» SET OF TASKS
a – The essay on resembling one's characters appears before the items below. From its paragraph beginning "For those dark aspects," list every action the writer names in response to having judged others.
b – Write a continuation of the essay on resembling one's characters, which appears before the items below, starting after its last sentence.

» DOCUMENT EXTRACT
● ● ● ●
I AM MY CHARACTERS - - Part 2

Okay, you might say. How am I like my books' characters? That's a good question and it has a relatively simple answer. Just like my characters and like anyone else, I have a light side and a dark side. The dark side is that part of myself that I have possessed from which I have frequently tried to run or to deny. The truth can be scary and who likes to have to work at change? That can be scary too!

For those dark aspects of which I've been aware, I've often found myself judging them within others or only to find that they usually boomerang on myself. When I've done so, I've denied the love within me. This is when it's been so important for me to practice self-forgiveness. It's also served as an opportunity to learn from my mistakes, make my amends to anyone I've harmed, and to do better the next time.

When I have come to a place of acceptance around what's been my dark side, I've found that humor is a wonderful way to let go of judgment. After all, I was created perfectly imperfect just as we all are. I am human and I have created characters that are oftentimes contain exaggerations of human imperfections.

Then again, I have encountered a few Priscilla Bunheads in my life. I, too, have been capable of being as nasty and judgmental as she invariably is. I've also loved to give the impression that I'm perfect. Trust me, I'm no saint! The ironic flip side of perfectionism is shame. As you read more of my Sister Mary Olga books, you'll begin to understand where Priscilla's shame comes from.
Certainly I'd prefer to believe that I'm the perfectly holy version of Sister Mary Olga when she teaches her lessons in Advanced Holiness. On the other hand, she is all too human too. She obviously has a problem with alcohol and is addicted to her Marlboros. Well, I once drank alcoholically and I'm currently letting go of an adult lifetime addiction to cigarettes. Letting go of old friends like booze and cigarettes is not an easy thing to do. Yet I don't want to be a slave to them anymore.
● ● ● ●
» DATA TO EXAMINE

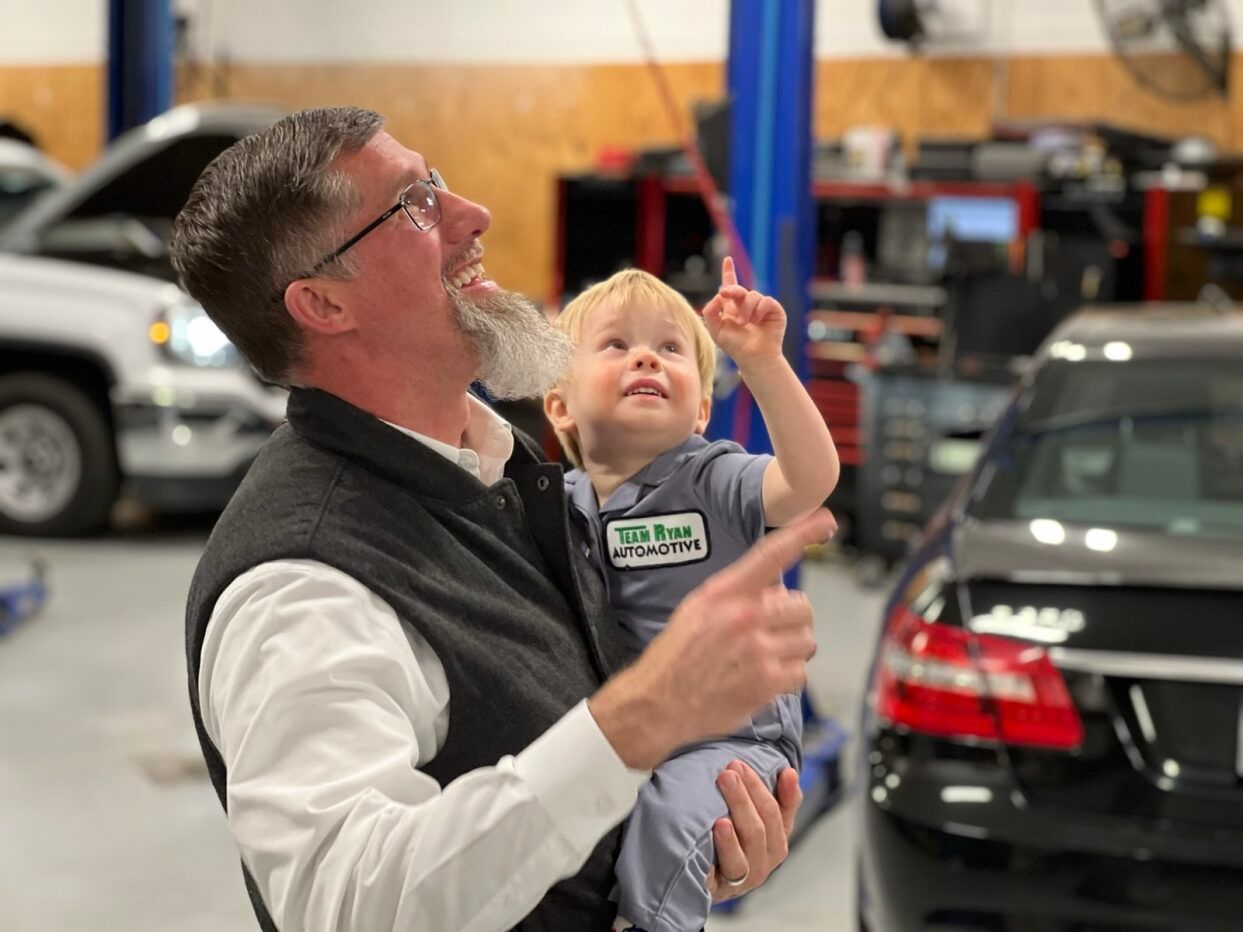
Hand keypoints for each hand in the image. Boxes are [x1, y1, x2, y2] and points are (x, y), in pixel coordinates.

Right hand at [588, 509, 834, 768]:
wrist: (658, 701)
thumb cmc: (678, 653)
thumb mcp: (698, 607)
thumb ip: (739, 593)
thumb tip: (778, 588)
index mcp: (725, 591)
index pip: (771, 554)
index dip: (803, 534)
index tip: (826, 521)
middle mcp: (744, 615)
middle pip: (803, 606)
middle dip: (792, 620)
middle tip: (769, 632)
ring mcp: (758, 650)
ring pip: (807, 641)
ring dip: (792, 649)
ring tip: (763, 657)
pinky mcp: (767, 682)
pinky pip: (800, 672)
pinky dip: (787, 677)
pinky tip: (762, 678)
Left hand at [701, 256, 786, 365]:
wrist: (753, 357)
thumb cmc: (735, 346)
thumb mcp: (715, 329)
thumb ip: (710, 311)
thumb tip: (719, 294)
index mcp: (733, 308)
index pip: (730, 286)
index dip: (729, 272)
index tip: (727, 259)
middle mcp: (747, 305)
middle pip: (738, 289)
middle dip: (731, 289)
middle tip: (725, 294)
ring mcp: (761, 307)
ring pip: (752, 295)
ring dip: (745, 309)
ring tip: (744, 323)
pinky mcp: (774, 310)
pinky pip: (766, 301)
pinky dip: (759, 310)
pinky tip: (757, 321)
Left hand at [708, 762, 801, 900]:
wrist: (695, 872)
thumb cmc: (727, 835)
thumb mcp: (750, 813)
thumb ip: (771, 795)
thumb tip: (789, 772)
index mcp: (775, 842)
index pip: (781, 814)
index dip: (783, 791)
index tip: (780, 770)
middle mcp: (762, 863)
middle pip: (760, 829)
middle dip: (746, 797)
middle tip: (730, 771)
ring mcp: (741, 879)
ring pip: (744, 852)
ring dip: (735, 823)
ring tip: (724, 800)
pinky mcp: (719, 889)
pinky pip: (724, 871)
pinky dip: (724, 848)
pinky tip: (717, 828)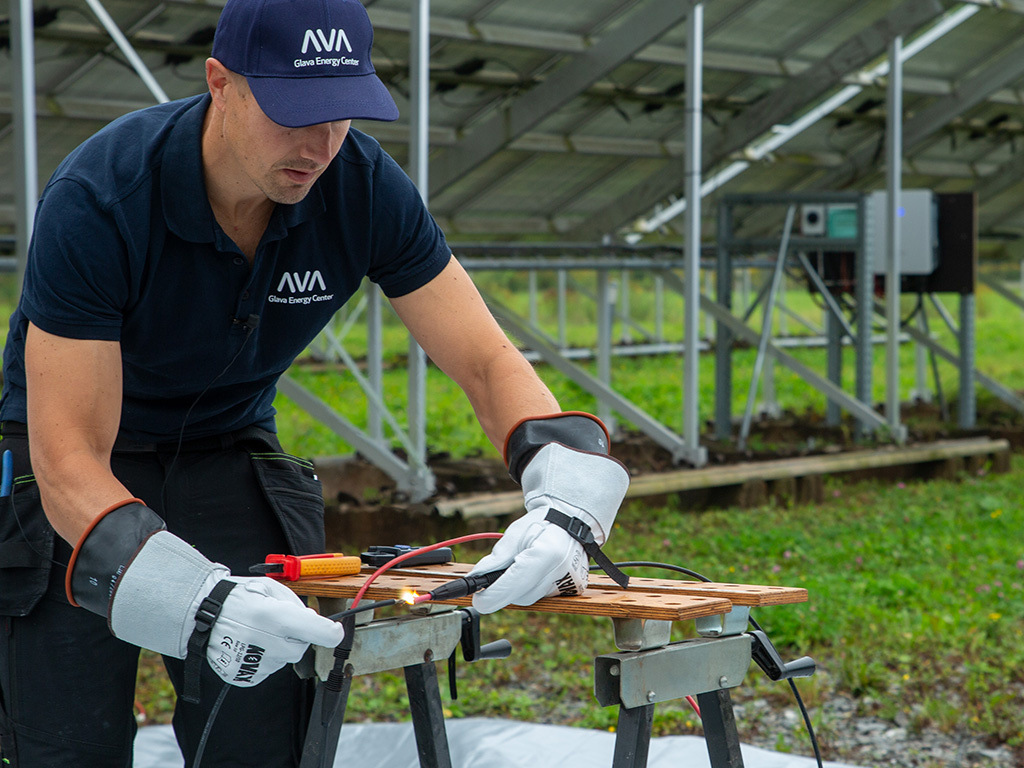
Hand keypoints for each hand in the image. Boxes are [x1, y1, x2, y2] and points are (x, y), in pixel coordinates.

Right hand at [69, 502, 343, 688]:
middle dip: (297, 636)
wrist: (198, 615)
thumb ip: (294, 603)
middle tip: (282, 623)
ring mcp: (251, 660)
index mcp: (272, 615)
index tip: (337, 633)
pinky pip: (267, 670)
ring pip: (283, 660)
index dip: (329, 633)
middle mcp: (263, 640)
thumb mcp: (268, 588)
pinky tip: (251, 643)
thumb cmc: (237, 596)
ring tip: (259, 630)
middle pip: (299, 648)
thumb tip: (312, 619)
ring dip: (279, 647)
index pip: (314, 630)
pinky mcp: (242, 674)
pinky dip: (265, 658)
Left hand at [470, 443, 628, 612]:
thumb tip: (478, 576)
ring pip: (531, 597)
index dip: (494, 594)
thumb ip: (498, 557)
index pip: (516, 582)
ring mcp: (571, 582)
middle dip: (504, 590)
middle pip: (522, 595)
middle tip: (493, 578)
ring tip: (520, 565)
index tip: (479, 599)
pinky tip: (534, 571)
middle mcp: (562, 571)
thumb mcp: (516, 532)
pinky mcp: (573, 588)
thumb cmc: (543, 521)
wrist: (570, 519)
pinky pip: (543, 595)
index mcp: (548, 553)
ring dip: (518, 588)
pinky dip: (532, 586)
● ● ● ●
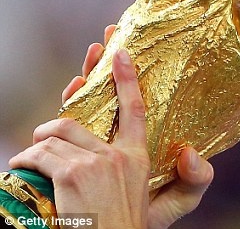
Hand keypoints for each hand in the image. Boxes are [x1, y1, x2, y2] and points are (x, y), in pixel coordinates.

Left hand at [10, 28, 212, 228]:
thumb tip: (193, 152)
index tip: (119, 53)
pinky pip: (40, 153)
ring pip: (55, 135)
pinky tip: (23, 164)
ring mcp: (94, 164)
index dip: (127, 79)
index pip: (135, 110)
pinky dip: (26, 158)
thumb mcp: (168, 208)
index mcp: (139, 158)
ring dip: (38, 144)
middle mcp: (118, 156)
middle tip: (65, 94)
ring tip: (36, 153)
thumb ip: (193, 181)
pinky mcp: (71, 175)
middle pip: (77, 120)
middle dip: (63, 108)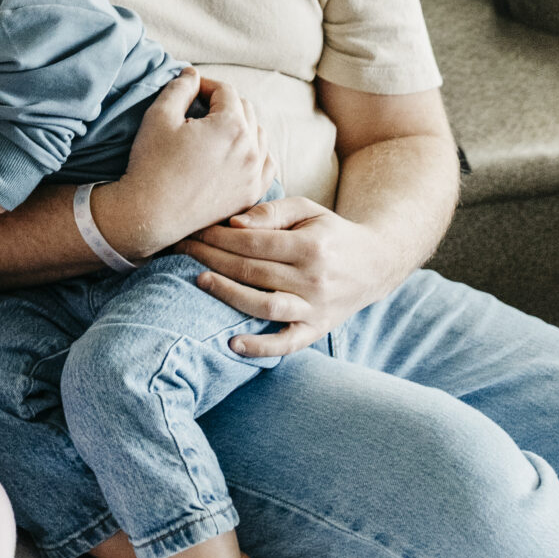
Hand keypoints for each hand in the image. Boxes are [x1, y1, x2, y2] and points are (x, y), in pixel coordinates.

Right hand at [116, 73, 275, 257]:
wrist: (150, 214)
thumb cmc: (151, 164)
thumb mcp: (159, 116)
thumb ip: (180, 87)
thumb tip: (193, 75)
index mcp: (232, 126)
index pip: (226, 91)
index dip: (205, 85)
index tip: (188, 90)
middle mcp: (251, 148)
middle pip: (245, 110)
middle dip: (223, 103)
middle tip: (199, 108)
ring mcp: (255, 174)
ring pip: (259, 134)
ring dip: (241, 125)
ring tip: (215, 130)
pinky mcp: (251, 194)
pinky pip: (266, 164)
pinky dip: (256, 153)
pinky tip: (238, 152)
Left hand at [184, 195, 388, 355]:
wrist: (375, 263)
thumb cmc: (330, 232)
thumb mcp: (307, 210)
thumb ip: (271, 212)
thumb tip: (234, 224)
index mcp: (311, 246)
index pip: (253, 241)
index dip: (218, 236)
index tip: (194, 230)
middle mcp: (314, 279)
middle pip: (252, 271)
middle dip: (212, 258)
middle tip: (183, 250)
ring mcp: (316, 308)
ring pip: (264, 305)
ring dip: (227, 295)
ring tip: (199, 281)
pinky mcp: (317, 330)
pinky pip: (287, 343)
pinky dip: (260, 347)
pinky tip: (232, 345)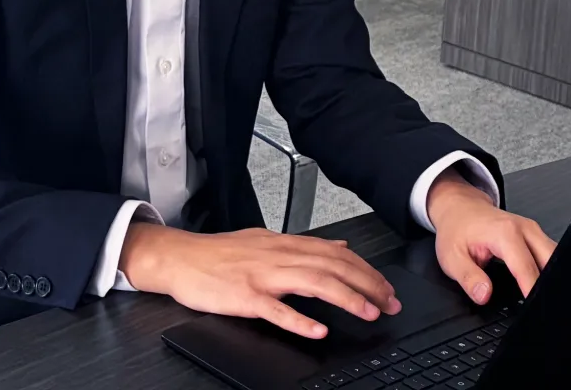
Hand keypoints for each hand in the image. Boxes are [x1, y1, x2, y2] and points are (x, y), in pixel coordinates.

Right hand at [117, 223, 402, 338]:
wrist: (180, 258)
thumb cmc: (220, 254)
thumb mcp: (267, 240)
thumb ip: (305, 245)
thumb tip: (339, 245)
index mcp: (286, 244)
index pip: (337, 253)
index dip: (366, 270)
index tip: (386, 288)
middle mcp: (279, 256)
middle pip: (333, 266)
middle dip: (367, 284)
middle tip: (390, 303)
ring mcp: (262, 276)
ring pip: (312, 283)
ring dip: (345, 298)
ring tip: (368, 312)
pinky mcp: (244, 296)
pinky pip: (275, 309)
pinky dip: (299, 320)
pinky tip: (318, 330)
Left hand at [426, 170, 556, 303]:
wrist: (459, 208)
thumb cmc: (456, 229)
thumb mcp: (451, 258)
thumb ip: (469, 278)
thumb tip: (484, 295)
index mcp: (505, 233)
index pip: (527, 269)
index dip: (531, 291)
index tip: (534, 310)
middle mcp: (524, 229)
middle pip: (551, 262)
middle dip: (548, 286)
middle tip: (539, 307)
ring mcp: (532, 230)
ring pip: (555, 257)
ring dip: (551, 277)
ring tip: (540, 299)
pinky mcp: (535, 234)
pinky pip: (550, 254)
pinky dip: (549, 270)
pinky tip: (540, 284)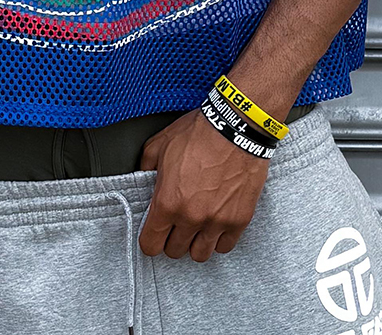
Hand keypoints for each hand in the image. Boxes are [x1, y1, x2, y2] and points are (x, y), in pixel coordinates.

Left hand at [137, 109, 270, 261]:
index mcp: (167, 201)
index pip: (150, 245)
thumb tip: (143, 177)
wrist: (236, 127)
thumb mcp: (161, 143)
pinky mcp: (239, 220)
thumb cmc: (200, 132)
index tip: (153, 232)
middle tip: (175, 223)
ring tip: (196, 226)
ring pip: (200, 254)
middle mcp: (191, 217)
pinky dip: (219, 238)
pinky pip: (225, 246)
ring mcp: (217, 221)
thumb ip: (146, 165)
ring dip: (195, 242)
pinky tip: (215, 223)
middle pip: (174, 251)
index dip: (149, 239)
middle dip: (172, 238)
● ● ● ●
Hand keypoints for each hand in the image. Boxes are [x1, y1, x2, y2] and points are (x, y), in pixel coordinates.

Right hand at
● ● ● ●
» ANSWERS BY ITEM NUMBER
a –
- Practicing self-forgiveness
- Learning from mistakes
- Making amends to anyone harmed
- Doing better the next time

b –
I had my last drunk on April 5, 1988. The very next day, I attended my first AA meeting. There I encountered a host of people who seemed so happy. I desperately wanted to find that happiness for myself. What I had to discover for myself is that there's nothing or no one outside of myself who can make me happy. Happiness has to come within. In order to find it, I had to dig deep and do a lot of work on myself. It wasn't easy, but it was worth the effort.

I came to find my way there as I practiced the twelve steps within that program, reaching out for help from others and from God. In time, I was able to help others who wanted the same thing for themselves. It's said that it's no good unless you give it away. Jesus also said it's more blessed to give than to receive. The truth of the matter is that there's a tremendous amount of joy that comes from giving.

That leads to another spiritual principle that Sister Mary Olga would embrace. Her basic notion is that, if everyone followed the Golden Rule, there would be no need for any other commandments; that, very simply, is to do unto others as you would have them do unto you.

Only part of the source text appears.